Today’s guest post by Carlos Bovell, his third, is an edited excerpt from chapter 4 of his upcoming book Rehabilitating Inerrancy in a Culture of Fear (Wipf & Stock, 2012).
Carlos is becoming a leading critic of the evangelical notion of biblical inerrancy, but unlike other such critiques, his is not the rant of an outsider, but the careful, nuanced, and compelling observations of one coming from within an evangelical paradigm, drawing on his own experience.
His main concern is not simply the intellectual difficulties of biblical inerrancy but the spiritual destruction that occurs in the lives of young Christians when they are given no viable alternative.
Carlos is a graduate of Westminster Theological Seminary and The Institute for Christian Studies, Toronto. He is also the author of Inerrancy and the Spiritual Formation of Younger Evangelicals (Wipf & Stock, 2007), By Good and Necessary Consequence: A Preliminary Genealogy of Biblical Foundationalism (Wipf & Stock, 2009), and an editedvolume,Interdisciplinary Perspectives on the Authority of Scripture (Wipf & Stock, 2011).
Students often approach the academic study of the Bible, in seminary or graduate school, confident that they already possess a more or less accurate idea of what the overall intent of scripture is; their focus is deepening that knowledge.
Early confidence and enthusiasm all too often give way to cognitive dissonance, even a sense of betrayal, when they begin to encounter what I call the “academic-apologetic dilemma.”
During their studies, evangelical students in research universities and divinity schools are presented with alternate models explaining how scripture works. In these settings, no explicit attention is given to how these new models are compatible with the students’ inerrantist models–which, of course, is perfectly understandable.
As students mature in their knowledge of the disciplines and begin seeing why the critical models are so widely accepted, cognitive dissonance can develop. This leads to an academic-apologetic dilemma: the academic model is intellectually compelling but thoroughly challenges and undermines the picture of the Bible presented to them by the evangelical inerrantist apologists of their earlier training.
My target audience for Rehabilitating Inerrancy is these “post-inerrantist” students caught on the horns of this dilemma. My main concern is to begin a discussion around the question, “How can students maintain a deep respect for scripture despite everything they have come to know about scripture?” In other words, how can their new and old worlds be in conversation.
The recent spate of inerrantist apologetics books is a theological sign of the times (e.g., 1, 2, 3, 4, 5, 6). This certainly speaks to the tensions among evangelicals on this topic, but it may also signal that God is calling the present generation of bibliologists to work together to find a plausible, salient way of neutralizing the academic-apologetic dilemma.

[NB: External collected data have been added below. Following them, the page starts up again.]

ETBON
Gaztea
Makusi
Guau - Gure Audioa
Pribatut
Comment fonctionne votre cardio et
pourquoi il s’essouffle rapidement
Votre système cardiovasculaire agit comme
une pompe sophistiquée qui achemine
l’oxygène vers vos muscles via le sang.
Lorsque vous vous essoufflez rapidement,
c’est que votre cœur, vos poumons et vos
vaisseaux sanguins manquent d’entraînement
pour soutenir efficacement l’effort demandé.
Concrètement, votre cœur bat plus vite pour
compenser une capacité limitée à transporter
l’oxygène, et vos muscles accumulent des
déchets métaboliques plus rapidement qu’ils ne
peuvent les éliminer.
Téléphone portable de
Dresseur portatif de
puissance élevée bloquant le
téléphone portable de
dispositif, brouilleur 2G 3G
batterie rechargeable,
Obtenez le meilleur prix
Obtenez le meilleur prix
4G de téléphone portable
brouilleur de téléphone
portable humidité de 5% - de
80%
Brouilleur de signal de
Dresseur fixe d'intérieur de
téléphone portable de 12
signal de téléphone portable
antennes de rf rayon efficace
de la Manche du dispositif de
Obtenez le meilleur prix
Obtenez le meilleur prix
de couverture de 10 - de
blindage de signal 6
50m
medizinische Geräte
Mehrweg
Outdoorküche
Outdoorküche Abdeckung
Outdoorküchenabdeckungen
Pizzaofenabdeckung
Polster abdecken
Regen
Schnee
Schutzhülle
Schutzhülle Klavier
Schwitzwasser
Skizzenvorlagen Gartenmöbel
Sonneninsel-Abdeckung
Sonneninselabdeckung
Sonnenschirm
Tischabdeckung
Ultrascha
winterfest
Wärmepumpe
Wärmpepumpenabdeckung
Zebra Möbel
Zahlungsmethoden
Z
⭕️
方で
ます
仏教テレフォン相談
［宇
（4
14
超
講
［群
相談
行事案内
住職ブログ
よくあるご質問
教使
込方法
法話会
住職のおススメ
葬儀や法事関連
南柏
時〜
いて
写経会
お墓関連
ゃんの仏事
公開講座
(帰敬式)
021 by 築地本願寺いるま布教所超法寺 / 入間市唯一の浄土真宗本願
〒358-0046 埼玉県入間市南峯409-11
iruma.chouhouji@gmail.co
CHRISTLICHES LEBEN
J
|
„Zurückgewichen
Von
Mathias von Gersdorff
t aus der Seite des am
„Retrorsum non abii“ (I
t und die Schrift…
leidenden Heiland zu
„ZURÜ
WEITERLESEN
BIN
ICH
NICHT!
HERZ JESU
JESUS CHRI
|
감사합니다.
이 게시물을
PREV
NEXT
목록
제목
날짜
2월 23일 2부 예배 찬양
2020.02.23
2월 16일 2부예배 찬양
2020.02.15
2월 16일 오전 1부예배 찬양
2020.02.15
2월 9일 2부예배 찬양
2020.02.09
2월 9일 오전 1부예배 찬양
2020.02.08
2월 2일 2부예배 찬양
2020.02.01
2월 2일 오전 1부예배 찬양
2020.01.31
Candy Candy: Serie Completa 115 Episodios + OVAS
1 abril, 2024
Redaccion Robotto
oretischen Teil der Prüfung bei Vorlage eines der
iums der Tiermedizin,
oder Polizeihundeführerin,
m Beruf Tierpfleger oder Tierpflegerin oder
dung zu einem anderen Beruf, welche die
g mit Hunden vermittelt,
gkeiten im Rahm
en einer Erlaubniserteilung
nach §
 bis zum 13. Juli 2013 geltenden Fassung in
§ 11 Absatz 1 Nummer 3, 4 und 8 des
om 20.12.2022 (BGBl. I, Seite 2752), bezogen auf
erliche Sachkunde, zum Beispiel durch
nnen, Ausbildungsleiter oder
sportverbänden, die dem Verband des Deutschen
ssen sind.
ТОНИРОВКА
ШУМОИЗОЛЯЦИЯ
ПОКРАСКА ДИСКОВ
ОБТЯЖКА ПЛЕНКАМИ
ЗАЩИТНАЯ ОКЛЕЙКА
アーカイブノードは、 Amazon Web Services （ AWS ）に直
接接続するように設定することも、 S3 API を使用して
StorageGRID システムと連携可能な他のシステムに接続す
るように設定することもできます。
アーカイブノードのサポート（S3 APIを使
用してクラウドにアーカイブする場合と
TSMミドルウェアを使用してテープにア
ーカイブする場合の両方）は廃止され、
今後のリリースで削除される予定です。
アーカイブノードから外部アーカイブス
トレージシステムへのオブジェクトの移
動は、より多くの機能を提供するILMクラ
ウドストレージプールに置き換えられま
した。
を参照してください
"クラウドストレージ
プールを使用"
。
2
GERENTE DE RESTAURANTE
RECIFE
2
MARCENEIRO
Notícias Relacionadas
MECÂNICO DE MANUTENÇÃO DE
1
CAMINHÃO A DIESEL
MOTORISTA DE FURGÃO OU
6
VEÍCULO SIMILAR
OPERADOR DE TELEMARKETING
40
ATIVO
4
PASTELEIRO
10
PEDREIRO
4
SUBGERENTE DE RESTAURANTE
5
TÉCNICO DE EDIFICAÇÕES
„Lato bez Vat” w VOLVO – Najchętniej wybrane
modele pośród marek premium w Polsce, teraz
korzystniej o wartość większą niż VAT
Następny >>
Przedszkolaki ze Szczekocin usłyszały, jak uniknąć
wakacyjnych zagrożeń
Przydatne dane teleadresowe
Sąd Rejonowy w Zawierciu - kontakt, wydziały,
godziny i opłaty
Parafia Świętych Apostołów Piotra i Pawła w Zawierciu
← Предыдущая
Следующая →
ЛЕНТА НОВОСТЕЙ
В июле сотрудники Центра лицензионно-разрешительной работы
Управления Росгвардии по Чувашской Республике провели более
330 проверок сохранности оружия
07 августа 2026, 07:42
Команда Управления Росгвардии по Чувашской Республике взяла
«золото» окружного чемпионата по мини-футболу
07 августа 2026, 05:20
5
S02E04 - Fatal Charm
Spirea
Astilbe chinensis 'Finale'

This is particularly acute in Protestant traditions. Great stress was placed on the centrality of the Bible understood according to ways of thinking that were wholly appropriate in earlier times. It should come as no surprise, then, that those Protestant traditions that place a heavy emphases on inviolability of older paradigms of scripture will be precisely the ones positioned to experience the most profound changes.
The threat of such changes is prompting inerrantist leaders to voice publicly the fears of their representative traditions concerning “attacks” on inerrancy. After all, few people like being told to change their ways. But when it comes to inerrancy, the run-of-the-mill, human resistance to change seems to morph into something like an eschatological intransigence.
The main fear appears to be that any change in bibliological outlook quickly leads to heterodoxy. Even genuinely constructive attempts to re-conceptualize inerrancy are presented to laypeople and students as immodest and subversive moves towards apostasy.
Whenever inerrantist institutions try publically to respond to such concerns, they often adopt the rhetoric of fear. The cultural climate they precipitate stymies imagination and forestalls much needed conversation over conceptual developments in bibliology.
Thus the onus to foster the conversation is awkwardly placed on students or young faculty members, those living in the tensions between the academic and apologetic worlds and who feel the most pressure and enthusiasm for synthetic thinking.
Yet in order to be effective, students require the intellectual freedom to carry out their work. The same sociological forces that prevent evangelical leaders from joining the conversation also exert tremendous pressure on younger evangelicals.
There is a cycle of fear, and the question is how to break it.
What students decide to do with inerrancy now is bound to influence inerrantism’s future as a viable cultural force. And what inerrantism needs more than anything else is help conceptually transitioning from outdated bibliological assumptions, born in segments of Christian history that were not privy to the information that we have today.
There is a great need for evangelical schools and churches to begin genuine conversations surrounding inerrancy. Rehabilitating Inerrancy in a Culture of Fear is aimed at describing some of the unhelpful dynamics at work within inerrantism in order to help move the conversation forward in constructive ways.